BEGIN Source data
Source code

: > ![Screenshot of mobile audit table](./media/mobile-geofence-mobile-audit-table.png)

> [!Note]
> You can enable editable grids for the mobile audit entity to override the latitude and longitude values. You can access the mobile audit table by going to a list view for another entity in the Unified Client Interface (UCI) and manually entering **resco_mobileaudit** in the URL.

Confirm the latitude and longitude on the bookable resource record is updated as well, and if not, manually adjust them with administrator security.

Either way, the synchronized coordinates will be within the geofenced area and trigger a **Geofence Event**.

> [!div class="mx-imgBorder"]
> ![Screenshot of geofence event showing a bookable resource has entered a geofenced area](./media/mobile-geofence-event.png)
END Source data
> [Description of the task]
Please transcribe everything from the line containing "Confirm the latitude" down to the end of the records, including both of those ends.

> [Solution for this problem]
Confirm the latitude and longitude on the bookable resource record is updated as well, and if not, manually adjust them with administrator security.

Either way, the synchronized coordinates will be within the geofenced area and trigger a **Geofence Event**.

> [!div class="mx-imgBorder"]
> ![Screenshot of geofence event showing a bookable resource has entered a geofenced area](./media/mobile-geofence-event.png)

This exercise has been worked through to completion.